Mal parler, disait cette mauvaise langue, hein, Eileen ? Mais oui, on le sait bien, la langue, c’est ce qu’il y a de pire, mais de meilleur, aussi !
Les écrans clignotèrent, se désembrumèrent. Dans une vaste salle de jeu à l’architecture ondulante, deux enfants à la peau sombre, nus, un garçon et une fille, roulaient devant eux un énorme ballon de plage. Ils avaient trois ou quatre ans. Une autre petite fille nue les suivait en traînant un tuyau de plastique enroulé tandis qu’un autre petit garçon fermait la marche. Il avançait à tâtons, les bras étendus devant lui. Il jouait à l’aveugle.
Sole pressa un autre bouton et un bruit de voix parvint de la salle de jeu. Ce n’étaient pas les voix des enfants.
Il dirigea la caméra, au-delà du labyrinthe aux murs transparents, sur l’immense écran d’où provenaient les voix. Sa surface était occupée par les images agrandies et animées de Chris Sole et de Lionel Rosson, le responsable des ordinateurs.
C’étaient leurs voix. Mais non la réalité de leurs voix. L’ordinateur les avait décomposées puis reconstituées. Faute de quoi leurs paroles n’auraient pu s’enchaîner naturellement. Sole n’aurait pu construire, si ce n’est en butant sur chaque mot, les phrases que sa voix pré-enregistrée énonçait. C’était de l’anglais et pourtant rien n’était moins anglais. C’était la place de chacun des mots dans leur succession qui créait la confusion. En eux-mêmes, ils étaient assez simples. De ces mots qu’utilisent les enfants. Mais aucun babillage ne les avait organisés de cette façon, à tel point que jamais un adulte n’aurait pu suivre ce langage sans le texte correspondant imprimé noir sur blanc et dûment fragmenté, réorienté par un dédale de crochets et de parenthèses destinés à rétablir les structures que la pensée était habituée à déchiffrer.
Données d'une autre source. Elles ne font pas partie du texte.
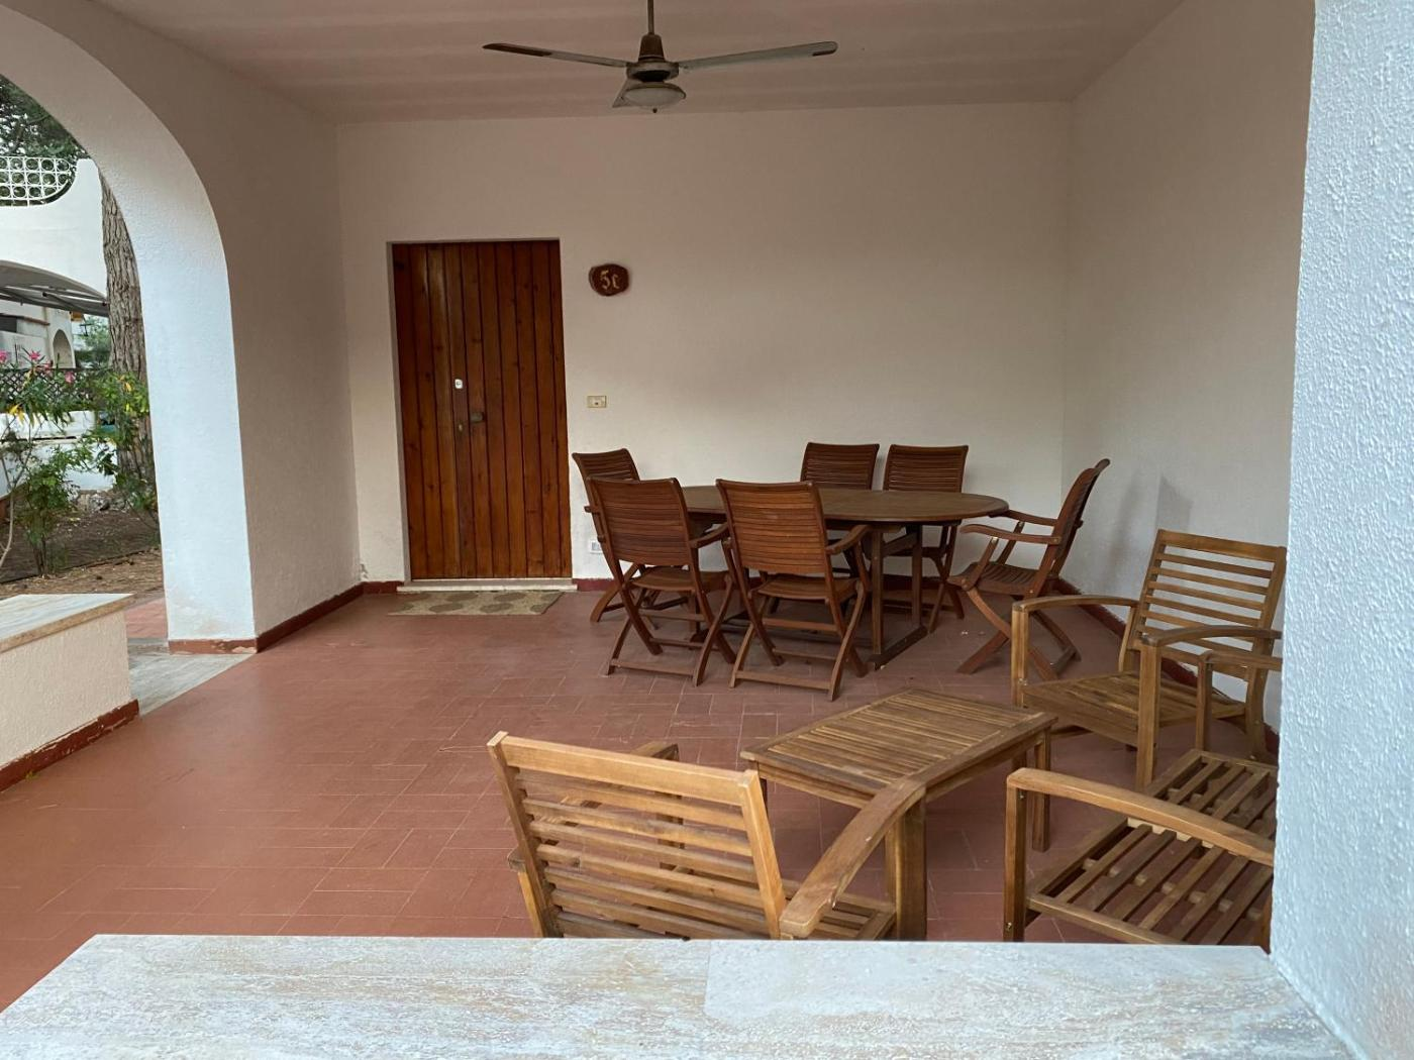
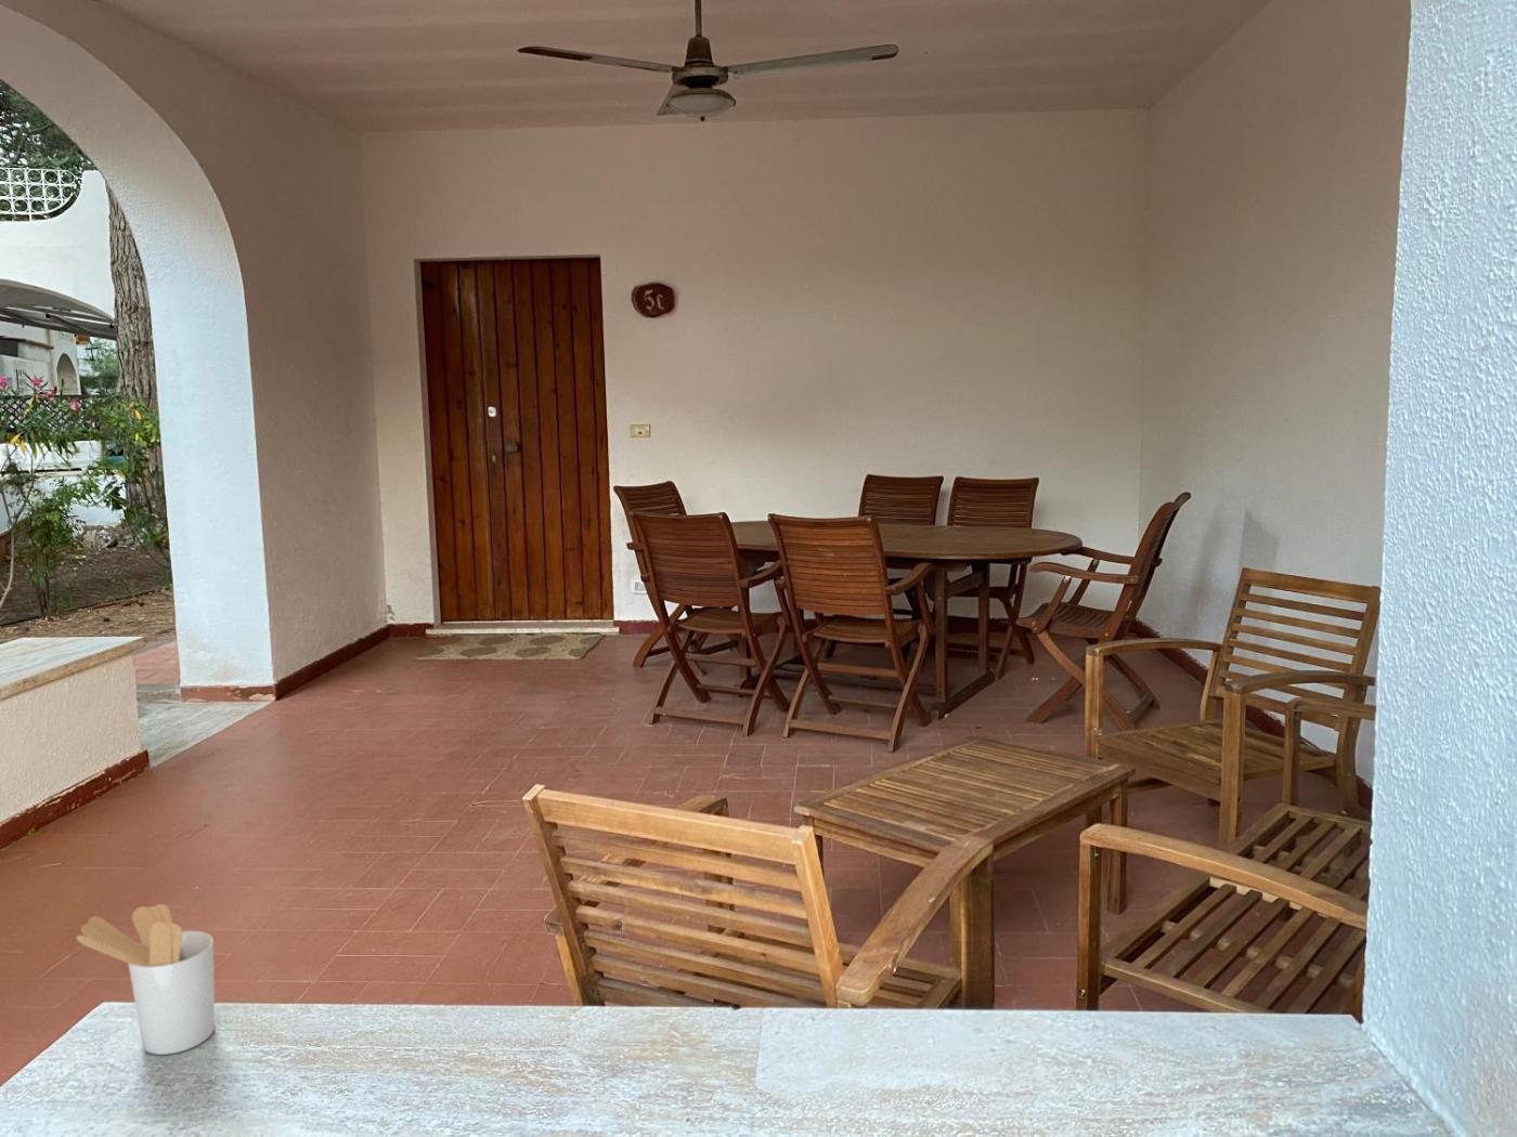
+ utensil holder [76,903,216,1056]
C’était du langage Roussel.
Pierre avait été littéralement fasciné puis intrigué par cette sorte de morgue avec laquelle Raymond Roussel faisait franchir à sa poésie les limites de l’entendement humain. Pierre en était arrivé à entretenir avec les Nouvelles Impressions d’Afrique des rapports d’amant à maîtresse, une maîtresse qui, en dépit des querelles qui les dressaient l’un contre l’autre, ne le maintenait pas moins en son pouvoir. Constamment rabroué par ses manières hautaines de grande dame, il désirait la mater, au nom de la logique et de la justice. Si seulement il avait pu la connaître pleinement, au cours d’une longue nuit de communion intellectuelle, il se serait délivré de cette tentatrice. Mais, comme toutes les grandes tentatrices, le poème connaissait l’art de la ruse. Elle hypnotisait. Elle savait faire oublier.
Le seul moyen d’accéder à son cœur (fût-ce pour y plonger un poignard et en finir avec elle !) était de l’écouter parler. Mais les labyrinthes que décrivaient ses paroles défiaient l’insuffisance de la pensée humaine. Si la Logique était si facilement mise en déroute par un poème, comment pouvait-on espérer refaçonner le monde par la logique ? Cette maîtresse n’était qu’une courtisane raffinée, une Salomé que le tiers monde et la misère n’empêchaient pas de danser, et cela, pour Pierre, incarnait la fausseté même des choix purement esthétiques dans l’existence : la beauté en lieu et place de la vérité.